Friday, August 17, 2007

Worthy Lectures from ISI

Browsing the Intercollegiate Studies Institute Videos I came across two of note. Christendom College's William Fahey introduces Hillaire Belloc to a new audience, including a good summary of the origin and habits of Modernity.

Reactionary Radical Bill Kauffmann sings the praises of localism. He recounts one visit to Columbus, Mississippi:

We entered the eatery and were seated behind four ladies with lovely, mellifluous Southern accents. They spent the next half hour recounting the plot of the previous night's episode of Friends, that smuttily witless show by which archaeologists of the twenty-third century will condemn our civilization.

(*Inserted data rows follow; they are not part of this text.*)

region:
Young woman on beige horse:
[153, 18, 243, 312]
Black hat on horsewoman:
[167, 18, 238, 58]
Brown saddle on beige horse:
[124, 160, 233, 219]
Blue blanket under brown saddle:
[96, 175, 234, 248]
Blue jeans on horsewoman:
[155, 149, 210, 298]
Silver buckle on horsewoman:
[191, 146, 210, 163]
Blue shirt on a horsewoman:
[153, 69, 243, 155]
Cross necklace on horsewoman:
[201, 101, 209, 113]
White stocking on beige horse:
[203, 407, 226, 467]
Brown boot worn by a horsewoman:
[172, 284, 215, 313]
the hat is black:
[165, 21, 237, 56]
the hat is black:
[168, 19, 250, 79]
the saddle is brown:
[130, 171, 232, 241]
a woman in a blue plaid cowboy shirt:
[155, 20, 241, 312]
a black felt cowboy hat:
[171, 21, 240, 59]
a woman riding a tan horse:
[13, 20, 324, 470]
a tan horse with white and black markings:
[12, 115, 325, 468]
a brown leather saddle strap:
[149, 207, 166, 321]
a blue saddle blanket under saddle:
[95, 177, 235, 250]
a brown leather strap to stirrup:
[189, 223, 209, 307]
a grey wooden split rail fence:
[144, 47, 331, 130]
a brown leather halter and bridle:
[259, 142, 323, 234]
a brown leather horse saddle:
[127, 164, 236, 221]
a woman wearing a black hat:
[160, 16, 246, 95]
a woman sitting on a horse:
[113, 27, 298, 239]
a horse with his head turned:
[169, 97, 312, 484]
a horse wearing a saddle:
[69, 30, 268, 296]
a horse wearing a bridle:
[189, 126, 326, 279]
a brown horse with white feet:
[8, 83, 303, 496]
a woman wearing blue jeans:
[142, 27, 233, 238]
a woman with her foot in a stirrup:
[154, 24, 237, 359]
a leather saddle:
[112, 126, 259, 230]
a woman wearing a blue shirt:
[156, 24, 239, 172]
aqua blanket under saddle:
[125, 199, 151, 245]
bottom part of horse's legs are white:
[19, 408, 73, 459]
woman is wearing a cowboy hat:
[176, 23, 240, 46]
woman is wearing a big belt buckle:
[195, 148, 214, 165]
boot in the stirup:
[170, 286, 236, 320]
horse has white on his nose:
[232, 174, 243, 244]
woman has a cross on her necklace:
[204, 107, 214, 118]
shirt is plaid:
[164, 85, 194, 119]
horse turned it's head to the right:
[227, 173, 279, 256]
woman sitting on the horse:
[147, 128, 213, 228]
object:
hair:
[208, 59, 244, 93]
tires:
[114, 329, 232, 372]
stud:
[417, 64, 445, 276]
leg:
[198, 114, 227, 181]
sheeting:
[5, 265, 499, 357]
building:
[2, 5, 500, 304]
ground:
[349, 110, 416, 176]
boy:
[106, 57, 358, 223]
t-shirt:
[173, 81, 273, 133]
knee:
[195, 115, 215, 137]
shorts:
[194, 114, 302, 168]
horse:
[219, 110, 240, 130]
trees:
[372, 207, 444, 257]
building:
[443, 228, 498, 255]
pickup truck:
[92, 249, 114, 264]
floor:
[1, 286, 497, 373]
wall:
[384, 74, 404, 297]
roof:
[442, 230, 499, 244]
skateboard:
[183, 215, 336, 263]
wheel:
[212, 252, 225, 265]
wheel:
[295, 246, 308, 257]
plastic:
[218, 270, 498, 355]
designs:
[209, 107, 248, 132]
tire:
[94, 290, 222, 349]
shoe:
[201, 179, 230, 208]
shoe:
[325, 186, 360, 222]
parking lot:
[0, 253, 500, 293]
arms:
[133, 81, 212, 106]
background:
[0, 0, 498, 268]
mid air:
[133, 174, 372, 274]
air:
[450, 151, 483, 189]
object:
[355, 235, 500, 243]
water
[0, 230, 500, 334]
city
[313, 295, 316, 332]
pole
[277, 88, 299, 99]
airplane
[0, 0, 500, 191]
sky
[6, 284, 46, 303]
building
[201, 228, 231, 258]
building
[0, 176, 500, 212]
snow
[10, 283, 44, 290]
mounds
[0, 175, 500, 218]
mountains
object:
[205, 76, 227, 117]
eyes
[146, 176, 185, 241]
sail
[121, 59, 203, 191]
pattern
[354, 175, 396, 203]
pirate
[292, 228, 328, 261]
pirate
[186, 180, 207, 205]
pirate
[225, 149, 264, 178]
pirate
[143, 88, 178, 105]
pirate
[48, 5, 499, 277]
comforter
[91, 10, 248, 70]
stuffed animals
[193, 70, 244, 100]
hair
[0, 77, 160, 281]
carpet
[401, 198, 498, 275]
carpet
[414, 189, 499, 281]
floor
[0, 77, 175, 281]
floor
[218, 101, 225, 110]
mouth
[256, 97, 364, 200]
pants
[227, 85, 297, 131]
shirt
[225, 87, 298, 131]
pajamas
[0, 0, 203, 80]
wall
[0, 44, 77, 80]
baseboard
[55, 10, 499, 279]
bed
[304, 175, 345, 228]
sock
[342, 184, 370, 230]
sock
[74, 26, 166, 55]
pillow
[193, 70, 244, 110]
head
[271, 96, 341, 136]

I wanted to confront them, to plead with them:

"Look, here you are, daughters of a poor, reviled state, which is nevertheless one of the culturally richest states in the union. Your home gave us the Delta Blues, Eudora Welty, William Faulkner, Shelby Foote,

And yet you consume the commercial products of cocaine-addled greedheads in Manhattan and Hollywood, people who hate your guts, who despise you as ignorant crackers and stupid rednecks. Get off your knees, Mississippi! There are new Robert Johnsons and Eudora Weltys in your midst. Support them. Look inward, look homeward! With a little water, the flowers in your own backyard will bloom a thousand times more brilliantly than anything on your high definition TV set."